**GOAL OF THE EXERCISE:** The result should be every line of the listing that contains "FLOWER".
-------
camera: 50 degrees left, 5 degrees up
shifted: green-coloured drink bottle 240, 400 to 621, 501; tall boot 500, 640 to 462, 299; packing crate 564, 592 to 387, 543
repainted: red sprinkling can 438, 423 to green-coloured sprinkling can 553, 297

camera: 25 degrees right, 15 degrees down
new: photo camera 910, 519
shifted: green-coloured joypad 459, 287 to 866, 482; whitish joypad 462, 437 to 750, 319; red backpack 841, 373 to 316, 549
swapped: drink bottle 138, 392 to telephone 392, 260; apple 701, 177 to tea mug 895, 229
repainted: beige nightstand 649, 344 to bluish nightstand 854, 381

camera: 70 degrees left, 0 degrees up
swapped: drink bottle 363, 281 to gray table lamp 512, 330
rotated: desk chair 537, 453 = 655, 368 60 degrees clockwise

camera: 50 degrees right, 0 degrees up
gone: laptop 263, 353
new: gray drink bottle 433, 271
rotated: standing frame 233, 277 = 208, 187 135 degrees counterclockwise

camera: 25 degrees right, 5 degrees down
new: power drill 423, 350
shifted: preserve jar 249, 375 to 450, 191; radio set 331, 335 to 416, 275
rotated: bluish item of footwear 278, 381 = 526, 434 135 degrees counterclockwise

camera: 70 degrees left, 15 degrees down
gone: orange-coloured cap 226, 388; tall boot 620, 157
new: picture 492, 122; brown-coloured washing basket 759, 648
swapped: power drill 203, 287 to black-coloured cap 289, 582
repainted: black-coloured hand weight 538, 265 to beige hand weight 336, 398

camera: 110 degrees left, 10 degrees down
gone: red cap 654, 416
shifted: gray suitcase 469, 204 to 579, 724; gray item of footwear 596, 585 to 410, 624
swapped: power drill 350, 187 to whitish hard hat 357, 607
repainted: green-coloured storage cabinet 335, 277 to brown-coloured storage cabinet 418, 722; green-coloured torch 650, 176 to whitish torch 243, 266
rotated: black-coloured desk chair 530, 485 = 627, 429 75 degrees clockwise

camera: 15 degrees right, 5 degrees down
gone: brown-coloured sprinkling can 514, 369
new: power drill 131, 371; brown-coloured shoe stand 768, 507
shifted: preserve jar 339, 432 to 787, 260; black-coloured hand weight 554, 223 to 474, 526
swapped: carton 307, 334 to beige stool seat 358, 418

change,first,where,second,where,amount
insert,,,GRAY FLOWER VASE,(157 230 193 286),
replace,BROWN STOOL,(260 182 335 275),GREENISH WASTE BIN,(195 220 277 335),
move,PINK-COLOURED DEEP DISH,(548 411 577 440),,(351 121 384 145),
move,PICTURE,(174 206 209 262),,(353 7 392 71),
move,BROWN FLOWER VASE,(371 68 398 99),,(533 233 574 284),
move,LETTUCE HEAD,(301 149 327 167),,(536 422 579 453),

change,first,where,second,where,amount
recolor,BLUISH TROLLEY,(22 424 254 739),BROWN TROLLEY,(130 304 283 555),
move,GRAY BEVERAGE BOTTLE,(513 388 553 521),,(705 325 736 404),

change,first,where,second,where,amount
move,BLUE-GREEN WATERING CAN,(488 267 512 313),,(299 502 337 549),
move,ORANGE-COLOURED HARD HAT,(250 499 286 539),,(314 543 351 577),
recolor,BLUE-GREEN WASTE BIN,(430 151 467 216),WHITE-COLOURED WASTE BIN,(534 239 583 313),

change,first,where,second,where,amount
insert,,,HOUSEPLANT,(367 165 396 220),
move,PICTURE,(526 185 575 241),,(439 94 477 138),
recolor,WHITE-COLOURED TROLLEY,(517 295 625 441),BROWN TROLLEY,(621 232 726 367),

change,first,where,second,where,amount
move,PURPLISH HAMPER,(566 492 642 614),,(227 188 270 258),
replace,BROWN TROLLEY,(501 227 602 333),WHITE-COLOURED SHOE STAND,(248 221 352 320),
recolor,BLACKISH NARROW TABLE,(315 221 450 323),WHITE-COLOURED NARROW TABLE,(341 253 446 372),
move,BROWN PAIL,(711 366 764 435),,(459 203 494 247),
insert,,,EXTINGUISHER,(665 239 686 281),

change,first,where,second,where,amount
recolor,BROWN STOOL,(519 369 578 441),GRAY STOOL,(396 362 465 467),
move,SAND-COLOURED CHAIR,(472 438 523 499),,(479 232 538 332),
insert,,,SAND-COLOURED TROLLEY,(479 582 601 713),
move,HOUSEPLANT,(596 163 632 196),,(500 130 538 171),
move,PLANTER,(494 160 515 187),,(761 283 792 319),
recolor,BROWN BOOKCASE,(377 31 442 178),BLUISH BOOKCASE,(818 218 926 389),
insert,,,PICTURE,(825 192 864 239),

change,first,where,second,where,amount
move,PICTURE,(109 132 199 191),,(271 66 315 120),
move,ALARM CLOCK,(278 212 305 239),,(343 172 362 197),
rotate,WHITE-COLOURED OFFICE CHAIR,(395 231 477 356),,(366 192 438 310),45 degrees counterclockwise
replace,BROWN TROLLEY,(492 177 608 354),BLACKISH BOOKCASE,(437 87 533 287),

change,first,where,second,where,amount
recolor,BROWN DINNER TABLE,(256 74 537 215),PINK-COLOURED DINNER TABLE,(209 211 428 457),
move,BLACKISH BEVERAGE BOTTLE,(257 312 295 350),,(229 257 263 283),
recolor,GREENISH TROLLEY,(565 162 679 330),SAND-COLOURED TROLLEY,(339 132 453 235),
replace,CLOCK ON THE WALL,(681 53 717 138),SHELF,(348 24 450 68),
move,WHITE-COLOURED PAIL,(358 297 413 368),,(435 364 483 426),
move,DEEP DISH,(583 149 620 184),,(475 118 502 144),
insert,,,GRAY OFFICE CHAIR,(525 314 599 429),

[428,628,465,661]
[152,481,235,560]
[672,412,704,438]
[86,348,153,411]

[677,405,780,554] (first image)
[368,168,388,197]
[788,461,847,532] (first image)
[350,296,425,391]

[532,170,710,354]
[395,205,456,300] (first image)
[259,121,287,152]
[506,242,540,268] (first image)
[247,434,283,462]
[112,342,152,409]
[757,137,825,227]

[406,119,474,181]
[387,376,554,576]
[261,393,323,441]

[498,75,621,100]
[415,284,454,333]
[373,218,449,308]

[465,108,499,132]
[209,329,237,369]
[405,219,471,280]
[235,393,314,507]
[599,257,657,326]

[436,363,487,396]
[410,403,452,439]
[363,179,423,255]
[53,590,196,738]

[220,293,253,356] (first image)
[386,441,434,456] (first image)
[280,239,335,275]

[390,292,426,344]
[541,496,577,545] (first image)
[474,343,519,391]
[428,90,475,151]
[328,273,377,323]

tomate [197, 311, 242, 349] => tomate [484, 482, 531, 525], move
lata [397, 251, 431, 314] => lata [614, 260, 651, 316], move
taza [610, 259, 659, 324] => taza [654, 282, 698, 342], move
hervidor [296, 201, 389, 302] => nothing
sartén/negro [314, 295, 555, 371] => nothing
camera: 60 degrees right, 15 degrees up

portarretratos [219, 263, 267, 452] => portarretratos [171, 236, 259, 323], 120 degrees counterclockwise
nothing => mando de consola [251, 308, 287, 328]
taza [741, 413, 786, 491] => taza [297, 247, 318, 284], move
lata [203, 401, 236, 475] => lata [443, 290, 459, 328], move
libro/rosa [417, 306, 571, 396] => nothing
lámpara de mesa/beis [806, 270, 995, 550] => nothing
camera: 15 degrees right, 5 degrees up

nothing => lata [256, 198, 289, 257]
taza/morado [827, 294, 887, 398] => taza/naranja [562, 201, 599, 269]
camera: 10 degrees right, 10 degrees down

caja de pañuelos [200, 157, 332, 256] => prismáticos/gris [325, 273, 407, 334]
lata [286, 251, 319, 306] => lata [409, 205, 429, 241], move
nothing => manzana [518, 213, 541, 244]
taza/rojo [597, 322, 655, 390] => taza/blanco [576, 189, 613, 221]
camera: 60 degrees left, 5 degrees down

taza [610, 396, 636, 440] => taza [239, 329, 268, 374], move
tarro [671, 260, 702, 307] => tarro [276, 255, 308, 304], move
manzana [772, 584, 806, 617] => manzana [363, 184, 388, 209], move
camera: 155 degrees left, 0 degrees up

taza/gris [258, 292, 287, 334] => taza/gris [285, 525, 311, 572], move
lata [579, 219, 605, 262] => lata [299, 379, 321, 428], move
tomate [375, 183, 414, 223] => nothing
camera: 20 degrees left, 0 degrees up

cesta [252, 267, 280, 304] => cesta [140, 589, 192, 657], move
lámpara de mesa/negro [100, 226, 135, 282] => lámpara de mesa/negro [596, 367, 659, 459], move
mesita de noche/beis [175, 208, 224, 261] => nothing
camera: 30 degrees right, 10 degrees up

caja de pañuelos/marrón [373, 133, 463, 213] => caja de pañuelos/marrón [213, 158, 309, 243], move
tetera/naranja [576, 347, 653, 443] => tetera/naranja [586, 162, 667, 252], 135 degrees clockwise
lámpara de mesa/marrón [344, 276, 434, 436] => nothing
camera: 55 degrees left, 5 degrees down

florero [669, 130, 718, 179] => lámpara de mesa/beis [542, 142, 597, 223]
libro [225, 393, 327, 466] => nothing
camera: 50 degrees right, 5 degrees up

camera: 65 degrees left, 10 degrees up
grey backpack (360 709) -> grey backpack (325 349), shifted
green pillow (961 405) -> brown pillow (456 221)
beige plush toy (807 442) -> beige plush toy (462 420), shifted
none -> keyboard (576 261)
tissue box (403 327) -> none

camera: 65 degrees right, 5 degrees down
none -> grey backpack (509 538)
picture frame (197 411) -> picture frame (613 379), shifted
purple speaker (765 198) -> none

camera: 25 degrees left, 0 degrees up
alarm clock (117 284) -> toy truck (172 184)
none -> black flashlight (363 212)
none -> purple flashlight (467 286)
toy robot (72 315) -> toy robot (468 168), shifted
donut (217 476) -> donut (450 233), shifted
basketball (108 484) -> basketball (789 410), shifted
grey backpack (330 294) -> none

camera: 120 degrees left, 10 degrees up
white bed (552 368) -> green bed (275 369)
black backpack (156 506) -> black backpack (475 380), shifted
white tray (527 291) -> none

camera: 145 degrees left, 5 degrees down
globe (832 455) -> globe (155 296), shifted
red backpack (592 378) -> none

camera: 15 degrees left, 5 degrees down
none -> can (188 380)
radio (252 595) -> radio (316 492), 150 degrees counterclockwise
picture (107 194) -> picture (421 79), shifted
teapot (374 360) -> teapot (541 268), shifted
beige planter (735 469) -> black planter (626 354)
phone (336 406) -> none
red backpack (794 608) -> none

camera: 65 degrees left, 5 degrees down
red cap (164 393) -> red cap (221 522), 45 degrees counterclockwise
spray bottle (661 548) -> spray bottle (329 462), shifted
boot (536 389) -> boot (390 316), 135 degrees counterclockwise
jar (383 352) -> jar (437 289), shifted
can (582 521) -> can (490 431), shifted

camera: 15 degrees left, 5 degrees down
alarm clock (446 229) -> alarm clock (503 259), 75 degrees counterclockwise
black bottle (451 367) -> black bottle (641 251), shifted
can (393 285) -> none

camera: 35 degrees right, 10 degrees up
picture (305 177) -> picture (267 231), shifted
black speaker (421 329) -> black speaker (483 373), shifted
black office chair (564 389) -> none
-------
**RESPONSE TO THIS EXERCISE:**
insert,,,GRAY FLOWER VASE,(157 230 193 286),
move,BROWN FLOWER VASE,(371 68 398 99),,(533 233 574 284),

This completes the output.